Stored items
*** Begin section ***

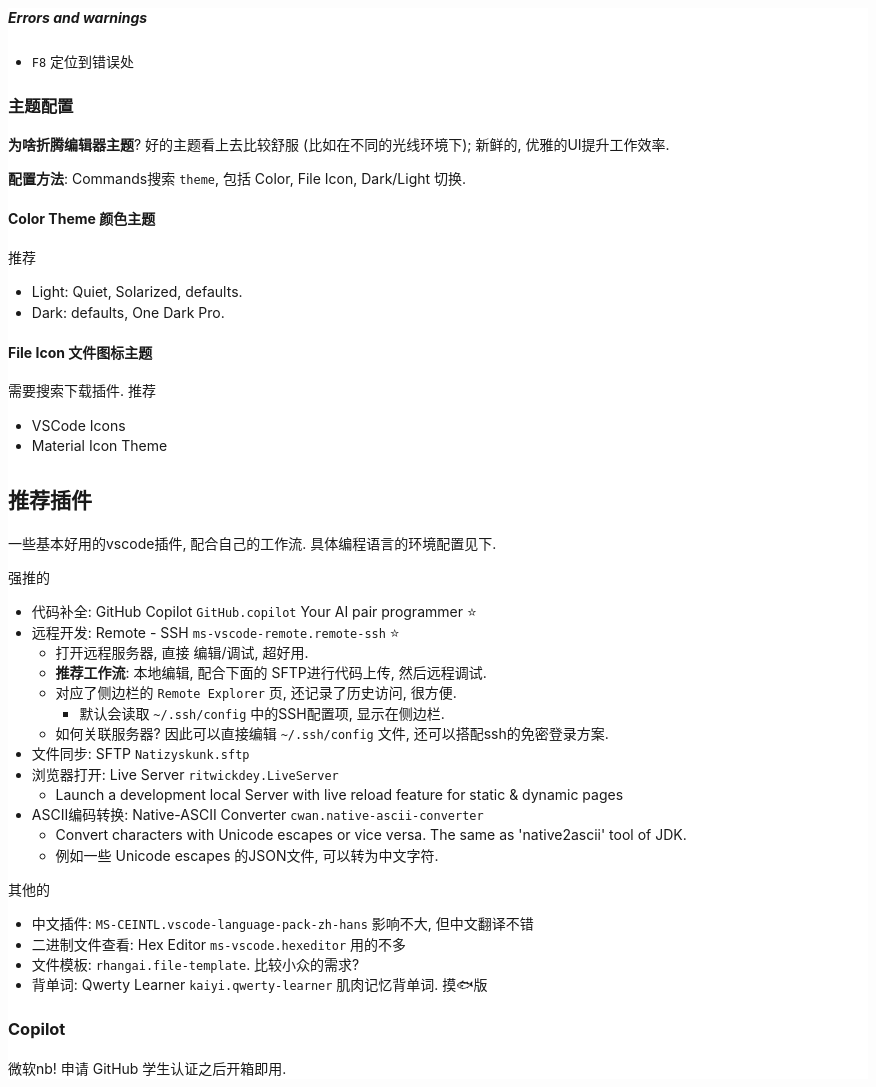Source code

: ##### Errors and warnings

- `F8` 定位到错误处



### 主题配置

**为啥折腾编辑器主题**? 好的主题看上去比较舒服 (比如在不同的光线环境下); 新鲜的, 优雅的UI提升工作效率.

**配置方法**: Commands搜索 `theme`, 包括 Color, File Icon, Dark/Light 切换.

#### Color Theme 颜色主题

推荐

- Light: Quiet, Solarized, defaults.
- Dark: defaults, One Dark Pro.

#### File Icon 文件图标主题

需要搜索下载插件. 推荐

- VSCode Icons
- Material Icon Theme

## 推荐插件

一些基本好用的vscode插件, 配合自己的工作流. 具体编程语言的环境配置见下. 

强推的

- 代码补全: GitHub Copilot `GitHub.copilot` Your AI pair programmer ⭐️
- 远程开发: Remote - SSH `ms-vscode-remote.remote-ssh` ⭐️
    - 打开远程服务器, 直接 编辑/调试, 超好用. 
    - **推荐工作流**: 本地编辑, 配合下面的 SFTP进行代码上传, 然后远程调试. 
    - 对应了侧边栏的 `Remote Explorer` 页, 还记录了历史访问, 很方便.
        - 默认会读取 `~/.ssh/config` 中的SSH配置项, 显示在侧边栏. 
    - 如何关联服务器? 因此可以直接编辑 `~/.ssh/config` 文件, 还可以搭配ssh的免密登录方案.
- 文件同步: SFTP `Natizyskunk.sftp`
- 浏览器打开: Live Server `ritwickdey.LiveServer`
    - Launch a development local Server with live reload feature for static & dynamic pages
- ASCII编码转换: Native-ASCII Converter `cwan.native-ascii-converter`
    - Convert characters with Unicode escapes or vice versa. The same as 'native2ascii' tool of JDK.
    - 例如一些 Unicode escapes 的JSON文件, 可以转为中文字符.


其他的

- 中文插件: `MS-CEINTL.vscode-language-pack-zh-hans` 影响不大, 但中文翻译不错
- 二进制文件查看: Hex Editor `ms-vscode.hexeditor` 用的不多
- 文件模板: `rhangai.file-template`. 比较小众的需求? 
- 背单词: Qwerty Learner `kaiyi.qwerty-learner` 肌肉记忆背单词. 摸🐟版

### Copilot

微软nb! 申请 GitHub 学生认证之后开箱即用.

*** End section ***

- HOW TO COMPLETE THIS TASK:
Put each line of the rows into a JSON list of strings, one string per line, with blank lines skipped and the pictures left out.

- COMPLETED EXERCISE:
[
  "Source code",
  ": ##### Errors and warnings",
  "- `F8` 定位到错误处",
  "### 主题配置",
  "**为啥折腾编辑器主题**? 好的主题看上去比较舒服 (比如在不同的光线环境下); 新鲜的, 优雅的UI提升工作效率.",
  "**配置方法**: Commands搜索 `theme`, 包括 Color, File Icon, Dark/Light 切换.",
  "#### Color Theme 颜色主题",
  "推荐",
  "- Light: Quiet, Solarized, defaults.",
  "- Dark: defaults, One Dark Pro.",
  "#### File Icon 文件图标主题",
  "需要搜索下载插件. 推荐",
  "- VSCode Icons",
  "- Material Icon Theme",
  "## 推荐插件",
  "一些基本好用的vscode插件, 配合自己的工作流. 具体编程语言的环境配置见下. ",
  "强推的",
  "- 代码补全: GitHub Copilot `GitHub.copilot` Your AI pair programmer ⭐️",
  "- 远程开发: Remote - SSH `ms-vscode-remote.remote-ssh` ⭐️",
  "    - 打开远程服务器, 直接 编辑/调试, 超好用. ",
  "    - **推荐工作流**: 本地编辑, 配合下面的 SFTP进行代码上传, 然后远程调试. ",
  "    - 对应了侧边栏的 `Remote Explorer` 页, 还记录了历史访问, 很方便.",
  "        - 默认会读取 `~/.ssh/config` 中的SSH配置项, 显示在侧边栏. ",
  "    - 如何关联服务器? 因此可以直接编辑 `~/.ssh/config` 文件, 还可以搭配ssh的免密登录方案.",
  "- 文件同步: SFTP `Natizyskunk.sftp`",
  "- 浏览器打开: Live Server `ritwickdey.LiveServer`",
  "    - Launch a development local Server with live reload feature for static & dynamic pages",
  "- ASCII编码转换: Native-ASCII Converter `cwan.native-ascii-converter`",
  "    - Convert characters with Unicode escapes or vice versa. The same as 'native2ascii' tool of JDK.",
  "    - 例如一些 Unicode escapes 的JSON文件, 可以转为中文字符.",
  "其他的",
  "- 中文插件: `MS-CEINTL.vscode-language-pack-zh-hans` 影响不大, 但中文翻译不错",
  "- 二进制文件查看: Hex Editor `ms-vscode.hexeditor` 用的不多",
  "- 文件模板: `rhangai.file-template`. 比较小众的需求? ",
  "- 背单词: Qwerty Learner `kaiyi.qwerty-learner` 肌肉记忆背单词. 摸🐟版",
  "### Copilot",
  "微软nb! 申请 GitHub 学生认证之后开箱即用."
]